Work order
What lines below mention the word "Identification"? Copy each one.

##### Data under study

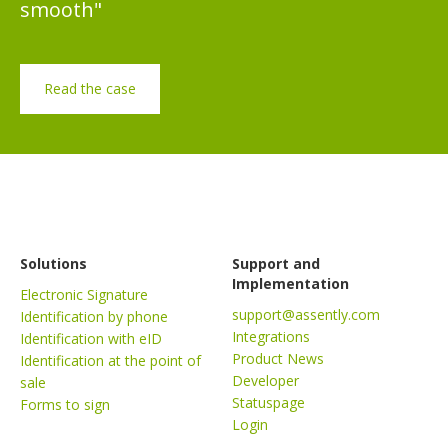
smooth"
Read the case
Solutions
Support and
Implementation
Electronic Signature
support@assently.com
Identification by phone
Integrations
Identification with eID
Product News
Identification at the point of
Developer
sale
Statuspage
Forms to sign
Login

##########
##### Data under study

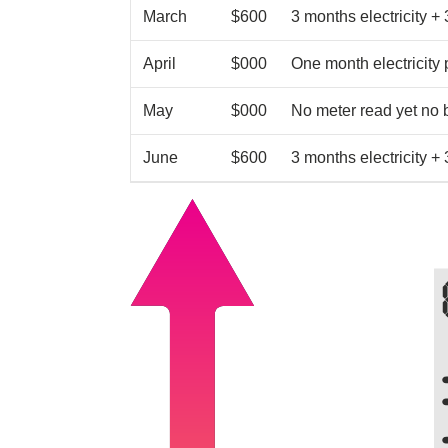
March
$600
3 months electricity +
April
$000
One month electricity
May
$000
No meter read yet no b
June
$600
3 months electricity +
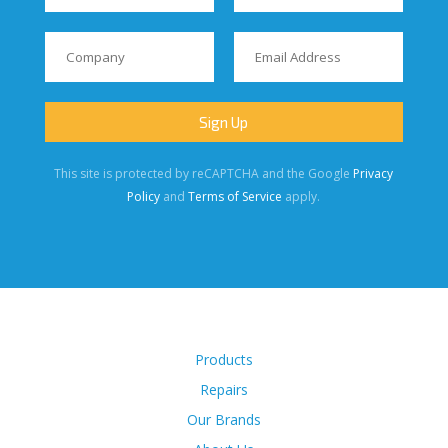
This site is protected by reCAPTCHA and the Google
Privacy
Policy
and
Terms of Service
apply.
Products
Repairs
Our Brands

##########

Answer to this problem
Identification by phone
Identification with eID
Identification at the point of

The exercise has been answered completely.